With respect to data collection, surveillance and analysis, the committee would like to see greater use of electronic resources. As such, it is recommending implementation of electronic public health surveillance applications as well as electronic health records systems. In terms of capacity for public health service delivery, the committee is calling for the Public Health Agency to monitor the scope of practice of paramedics and pharmacists in jurisdictions across Canada in order that they be included wherever possible as a valuable resource during public health emergencies. In addition the committee would like the Public Health Agency of Canada to work with the provinces and territories to encourage greater interconnectivity between the different health care infrastructures, namely acute care, primary care, clinical care and public health care. It notes that these measures will contribute to increased surge capacity in hospitals.

In terms of collaboration and consultation, the committee is calling for broader inclusion of health professionals. It is also recommending that the Public Health Agency of Canada establish formal collaborative arrangements with provincial public health agencies so as to make efficient use of resources and expertise.

The committee would also like to make recommendations specific to First Nations and Inuit populations. While the committee commends the efforts made to ensure that remote communities and on-reserve First Nations received necessary interventions such as antivirals and vaccine, it is concerned about public health infrastructure in general. The committee is calling for Health Canada’s First Nation and Inuit Health Branch, the Public Health Agency of Canada and Indian and Northern Affairs Canada to identify those communities where unhealthy conditions exist, such as poor access to clean water and overcrowding, that make the residents vulnerable to communicable disease and to address these public health concerns. The committee is also calling for improvements to the reporting systems for data collection and surveillance for aboriginal groups. Finally the committee recommends that the federal government enter into discussions with representatives from First Nation and Inuit organizations and communities with the aim to clarify its role in a public health emergency.

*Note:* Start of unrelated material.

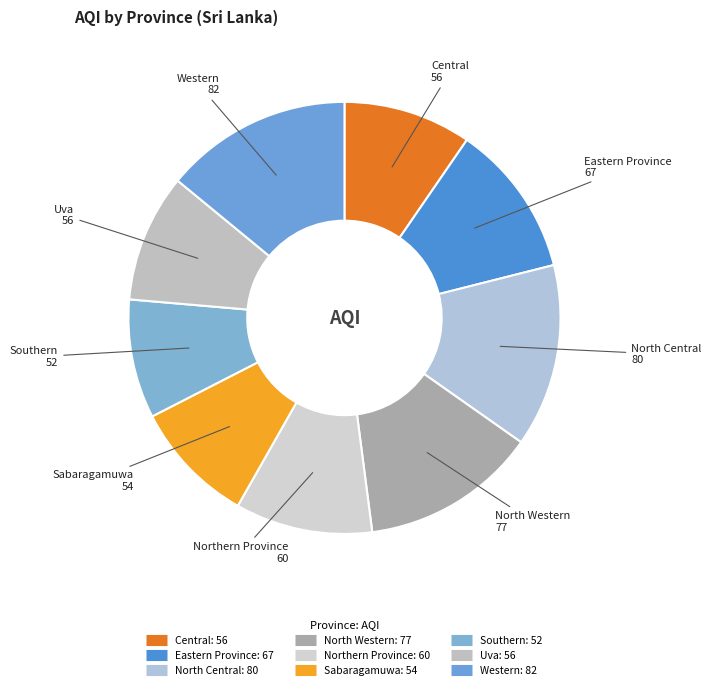

Count the number of slices in the pie.

9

The final area of concern identified during this study was that of research. The committee recommends that research be included in the ongoing focus on pandemic preparedness, In this regard the committee recommends that the infrastructure must be maintained for influenza research and is calling on the federal government to provide dedicated and sustained funding in this regard.

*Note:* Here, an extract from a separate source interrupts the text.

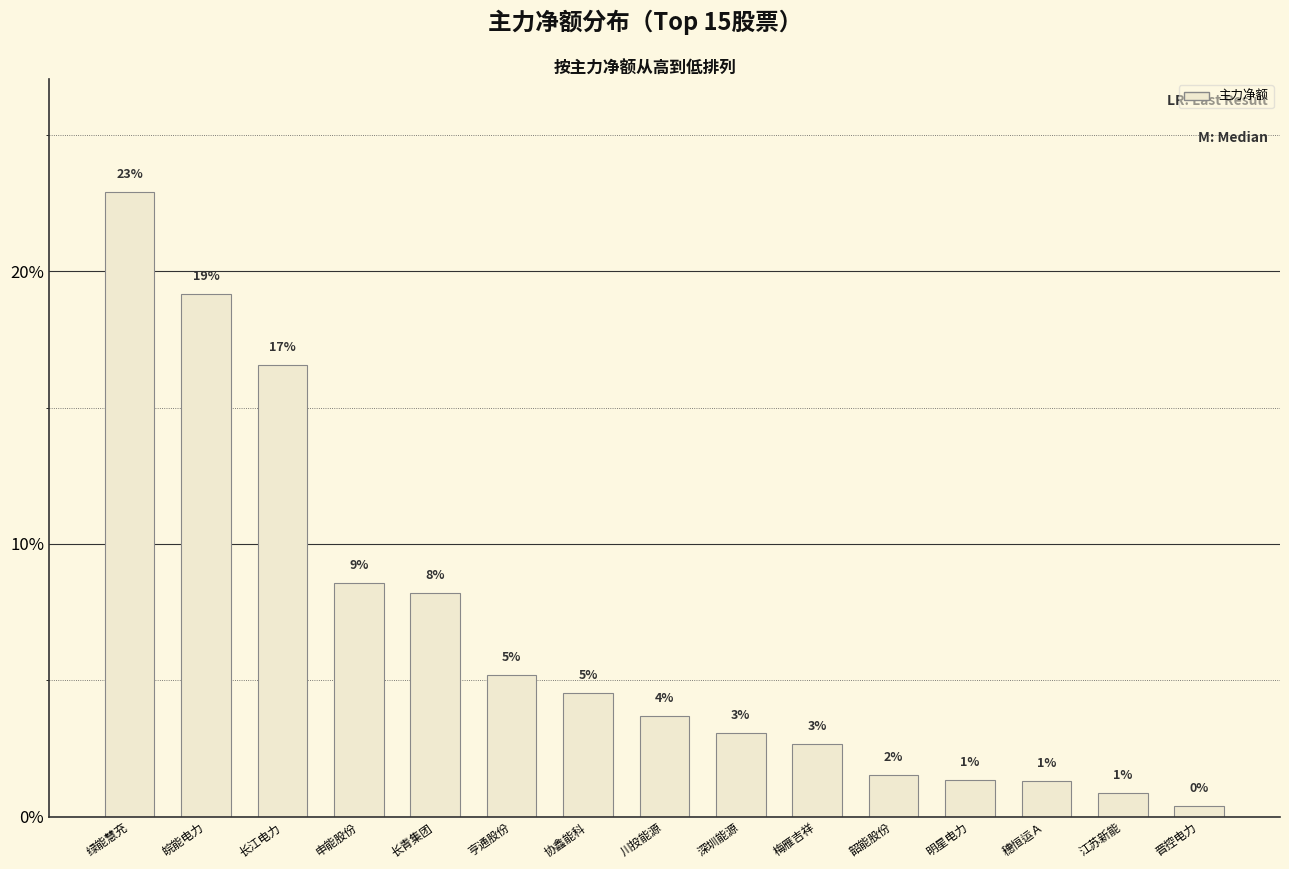

Are the bars horizontal?

No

The committee commends the Public Health Agency of Canada for its role on the international stage and acknowledges the leadership role that Canada played in collaborating with various jurisdictions as well as providing assistance and certain expertise to those countries that were less well-equipped. The report examines the key areas of concern and includes recommendations to strengthen Canada's pandemic preparedness plan for the future.